Il Prof. D'Offizi conclude il suo intervento lanciandoci un simbolico appuntamento all'11 dicembre, data in cui l'FDA (ente governativo statunitense che si occupa della regolamentazione dei prodotti alimentari e farmaceutici) verificherà i risultati della piattaforma vaccinale che, tra quelle proposte (Moderna, Pfizer, ecc...) sarà ritenuta più consona.
Prende la parola il Prof. Andreoni, Presidente della Società di Malattie Infettive e Ordinario di Malattie Infettive della Facoltà di Medicina e Chirurgia dell'Università degli Studi di Roma Tor Vergata, affermando subito: "I vaccini ogni anno salvano milioni di persone, per malattie che ad oggi, proprio grazie ad essi, riteniamo banali, come ad esempio il morbillo, quasi totalmente annientato. [...] Quando si parla di vaccini, si parla di prevenzione, ed è proprio questo a creare una barriera tra le persone stesse, il farmaco e chi ne consiglia la somministrazione, perchè, con il vaccino, si va ad intervenire su persone sane e fuori pericolo. La paura di mettere a rischio la propria attuale salute, genera spesso, e facilmente, diffidenza"
La vaccinazione non va però intesa come interesse del singolo, bensì come salvaguardia della comunità e sono proprio le persone sane a rappresentare il punto nevralgico della questione: vaccinando quest'ultime si impedisce infatti il dilagare dell'infezione. Si evita, inoltre, che i soggetti più fragili o impossibilitati a vaccinarsi per condizioni preesistenti, possano essere vittime di questa malattia.

E' con questa ottica che si dovrebbe guardare ai vaccini, alle regole, alle limitazioni temporanee di libertà, non confondendole con privazioni, ma prendendole come leggi non scritte della buona convivenza, del rispetto e della salvaguardia degli altri.
La libertà individuale concessa ad agosto, giusta o sbagliata che fosse, è stata pagata in termini di percentuale di mortalità.
Il Prof. pone dunque un quesito che fa riflettere:"Sono, le nostre libertà individuali, più o meno importanti delle morti registrate ogni giorno? Cosa siamo dunque disposti a dare per la salute (o per la morte) delle persone?"

Il vaccino, conferma il Prof. Andreoni, rappresenta un'arma fortissima per impedire che il virus continui a circolare, solo se di pari passo ad un impegno concreto e quiotidiano di ognuno di noi.

A rassicurarci riguardo le perplessità sullo sviluppo di un vaccino nei tempi attualmente "imposti", deve essere la grande responsabilità che gli enti regolatori si assumono nel verificare la sicurezza di questi farmaci. Sono loro, infatti, i primi ad avere interesse nel riscontrare esiti positivi.

• **Esercizi proposti**
a) Indica se ciascuna affermazione concorda con il brano sui vaccini, rispondendo sì o no e citando tra virgolette le parole decisive del brano: (i) secondo il Prof. Andreoni il morbillo è stato quasi del tutto eliminato; (ii) la verifica dell'FDA è fissata per l'11 dicembre; (iii) la vaccinazione va intesa soprattutto come interesse del singolo.
b) Riassumi in due frasi il brano sui vaccini.
c) Prosegui il brano sui vaccini a partire dalla sua ultima frase.

• **Voci fornite**
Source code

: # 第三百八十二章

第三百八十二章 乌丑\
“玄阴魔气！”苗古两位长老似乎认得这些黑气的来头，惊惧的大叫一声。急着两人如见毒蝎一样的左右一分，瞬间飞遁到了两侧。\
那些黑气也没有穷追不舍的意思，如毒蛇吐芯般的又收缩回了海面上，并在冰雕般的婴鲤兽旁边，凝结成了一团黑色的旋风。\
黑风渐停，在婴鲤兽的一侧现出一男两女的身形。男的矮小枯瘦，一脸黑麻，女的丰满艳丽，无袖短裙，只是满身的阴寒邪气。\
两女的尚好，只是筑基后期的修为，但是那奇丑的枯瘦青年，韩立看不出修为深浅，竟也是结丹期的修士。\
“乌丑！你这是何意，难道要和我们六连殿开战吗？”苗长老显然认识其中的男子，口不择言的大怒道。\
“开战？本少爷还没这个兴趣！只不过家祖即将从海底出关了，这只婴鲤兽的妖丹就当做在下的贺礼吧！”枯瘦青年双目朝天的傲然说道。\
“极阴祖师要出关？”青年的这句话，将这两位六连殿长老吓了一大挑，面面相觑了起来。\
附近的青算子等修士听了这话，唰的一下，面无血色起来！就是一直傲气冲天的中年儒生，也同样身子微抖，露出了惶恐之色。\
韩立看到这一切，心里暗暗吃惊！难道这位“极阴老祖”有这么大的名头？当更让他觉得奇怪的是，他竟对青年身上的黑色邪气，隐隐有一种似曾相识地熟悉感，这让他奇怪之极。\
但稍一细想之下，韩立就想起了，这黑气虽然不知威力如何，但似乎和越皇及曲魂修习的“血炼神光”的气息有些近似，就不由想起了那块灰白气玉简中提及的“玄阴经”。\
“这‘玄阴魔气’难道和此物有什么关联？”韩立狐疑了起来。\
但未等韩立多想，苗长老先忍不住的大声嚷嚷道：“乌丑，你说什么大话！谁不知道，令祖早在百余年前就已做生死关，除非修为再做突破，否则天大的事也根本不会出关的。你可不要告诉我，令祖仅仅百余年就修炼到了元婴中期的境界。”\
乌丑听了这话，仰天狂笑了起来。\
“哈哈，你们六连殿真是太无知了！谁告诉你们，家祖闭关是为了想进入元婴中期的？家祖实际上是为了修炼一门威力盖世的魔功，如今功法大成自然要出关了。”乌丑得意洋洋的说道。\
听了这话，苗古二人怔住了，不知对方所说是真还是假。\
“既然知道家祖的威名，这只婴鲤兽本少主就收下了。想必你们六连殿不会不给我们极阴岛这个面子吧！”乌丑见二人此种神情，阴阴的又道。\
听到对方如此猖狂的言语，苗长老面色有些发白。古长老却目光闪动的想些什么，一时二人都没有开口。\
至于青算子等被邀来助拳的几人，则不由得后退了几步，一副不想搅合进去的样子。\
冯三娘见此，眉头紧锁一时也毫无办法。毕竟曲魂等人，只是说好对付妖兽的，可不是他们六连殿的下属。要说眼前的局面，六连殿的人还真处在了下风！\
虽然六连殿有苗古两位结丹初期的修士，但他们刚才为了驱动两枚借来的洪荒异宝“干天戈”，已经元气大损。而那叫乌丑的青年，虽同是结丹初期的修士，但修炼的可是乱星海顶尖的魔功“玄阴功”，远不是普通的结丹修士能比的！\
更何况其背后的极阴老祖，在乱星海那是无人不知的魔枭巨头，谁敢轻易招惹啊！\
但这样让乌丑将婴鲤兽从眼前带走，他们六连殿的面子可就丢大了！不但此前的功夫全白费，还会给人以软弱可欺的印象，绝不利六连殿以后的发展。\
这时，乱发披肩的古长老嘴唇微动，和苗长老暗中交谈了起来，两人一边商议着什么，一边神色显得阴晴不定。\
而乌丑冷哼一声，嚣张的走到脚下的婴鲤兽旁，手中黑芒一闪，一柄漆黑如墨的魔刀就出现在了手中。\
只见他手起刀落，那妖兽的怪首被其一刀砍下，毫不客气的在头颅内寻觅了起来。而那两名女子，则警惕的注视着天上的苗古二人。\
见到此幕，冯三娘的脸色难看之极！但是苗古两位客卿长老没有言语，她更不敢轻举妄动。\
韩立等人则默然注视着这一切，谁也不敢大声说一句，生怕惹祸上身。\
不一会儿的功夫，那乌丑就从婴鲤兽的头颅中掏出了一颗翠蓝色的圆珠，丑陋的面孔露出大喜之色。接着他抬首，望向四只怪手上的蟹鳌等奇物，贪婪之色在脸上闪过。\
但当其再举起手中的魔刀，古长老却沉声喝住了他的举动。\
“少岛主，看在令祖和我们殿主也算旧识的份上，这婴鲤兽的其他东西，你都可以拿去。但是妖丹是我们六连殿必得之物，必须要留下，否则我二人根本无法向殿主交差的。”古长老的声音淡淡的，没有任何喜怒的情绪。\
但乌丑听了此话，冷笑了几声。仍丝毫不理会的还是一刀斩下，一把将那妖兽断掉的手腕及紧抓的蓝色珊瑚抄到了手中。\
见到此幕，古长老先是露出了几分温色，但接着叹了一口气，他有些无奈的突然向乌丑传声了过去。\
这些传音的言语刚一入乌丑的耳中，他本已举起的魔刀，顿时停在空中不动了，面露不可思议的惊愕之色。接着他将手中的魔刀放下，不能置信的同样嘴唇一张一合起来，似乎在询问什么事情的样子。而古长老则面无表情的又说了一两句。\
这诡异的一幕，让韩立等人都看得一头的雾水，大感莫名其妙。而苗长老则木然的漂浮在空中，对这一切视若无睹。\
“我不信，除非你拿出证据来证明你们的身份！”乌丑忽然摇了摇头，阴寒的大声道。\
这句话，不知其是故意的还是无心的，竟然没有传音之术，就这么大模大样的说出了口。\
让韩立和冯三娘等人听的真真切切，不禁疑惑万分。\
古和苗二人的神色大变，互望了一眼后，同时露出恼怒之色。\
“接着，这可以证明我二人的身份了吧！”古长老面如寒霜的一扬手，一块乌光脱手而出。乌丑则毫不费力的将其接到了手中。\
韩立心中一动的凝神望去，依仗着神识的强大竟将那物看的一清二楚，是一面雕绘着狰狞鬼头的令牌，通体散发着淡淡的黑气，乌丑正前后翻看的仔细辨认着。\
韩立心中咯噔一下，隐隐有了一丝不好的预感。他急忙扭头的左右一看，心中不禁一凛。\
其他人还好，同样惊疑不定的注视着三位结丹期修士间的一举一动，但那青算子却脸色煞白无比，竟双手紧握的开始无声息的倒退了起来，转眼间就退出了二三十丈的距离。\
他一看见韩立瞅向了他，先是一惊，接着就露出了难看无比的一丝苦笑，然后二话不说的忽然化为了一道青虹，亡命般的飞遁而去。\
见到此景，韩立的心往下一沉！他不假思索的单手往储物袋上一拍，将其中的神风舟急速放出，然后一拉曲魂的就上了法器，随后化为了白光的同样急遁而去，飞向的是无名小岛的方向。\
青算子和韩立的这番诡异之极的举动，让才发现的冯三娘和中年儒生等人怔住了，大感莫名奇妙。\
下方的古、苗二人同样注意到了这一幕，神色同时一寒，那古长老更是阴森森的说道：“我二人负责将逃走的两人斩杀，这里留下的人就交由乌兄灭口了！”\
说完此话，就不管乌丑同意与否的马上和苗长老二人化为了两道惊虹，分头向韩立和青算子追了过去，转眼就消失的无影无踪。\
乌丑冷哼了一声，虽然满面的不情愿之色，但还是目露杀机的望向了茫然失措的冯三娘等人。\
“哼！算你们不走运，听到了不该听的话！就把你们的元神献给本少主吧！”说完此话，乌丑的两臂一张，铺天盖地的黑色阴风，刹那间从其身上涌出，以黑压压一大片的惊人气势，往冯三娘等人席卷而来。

• **Soluzioni**
a)
(i) Sì: «come ad esempio il morbillo, quasi totalmente annientato».
(ii) Sì: «lanciandoci un simbolico appuntamento all'11 dicembre, data in cui l'FDA».
(iii) No: «La vaccinazione non va però intesa come interesse del singolo, bensì come salvaguardia della comunità».

b) Il Prof. D'Offizi dà appuntamento all'11 dicembre, quando l'FDA verificherà i risultati della piattaforma vaccinale ritenuta più consona. Il Prof. Andreoni afferma che i vaccini salvano ogni anno milioni di persone e che vaccinare le persone sane frena l'infezione e protegge i più fragili, ma solo se accompagnato dall'impegno quotidiano di ognuno.

c)
A maggior ragione sono le aziende produttrici ad avere interesse a garantire la sicurezza del vaccino, poiché investono enormi capitali nel raggiungimento di eccellenti risultati. Un fallimento sanitario, infatti, vedrebbe seguire un incredibile fallimento economico e reputazionale, di cui l'azienda pagherebbe per sempre lo scotto.
Alla domanda su quale strategia d'azione sia stata prevista, una volta che il vaccino sia arrivato, il Prof risponde "in un'ottica di salvaguardia delle persone più fragili, la strategia sarà quella di iniziare a vaccinare tutto il personale medico, impegnato in prima linea nella lotta al virus e le persone più fragili che vi si potranno sottoporsi, per poi passare a tutti gli altri con le ulteriori dosi".

Importante inoltre ricordare che ad oggi ancora non sappiamo se questi vaccini avranno lo scopo di proteggerci dalla malattia o addirittura dall'infezione, due cose apparentemente uguali, ma sostanzialmente diverse. Questa seconda soluzione sarebbe preferibile, perché avrebbe un impatto diretto sulla diffusione della malattia, limitandola radicalmente.
Tante domande ancora aperte, risposte che probabilmente riusciremo ad avere nelle prossime settimane.

Senza dubbio però, questo incontro ci ha fornito la possibilità di conoscere più da vicino i meccanismi e le caratteristiche di questo virus e delle soluzioni che sembrano paventarsi nel nostro futuro prossimo.
Non ci resta che concludere con le parole del prof. Andreoni: "Se questo vaccino arriverà, bisognerà essere confidenti nella soluzione. Dobbiamo accettare questa sfida perchè è quella a cui oggi dobbiamo essere in grado di rispondere!"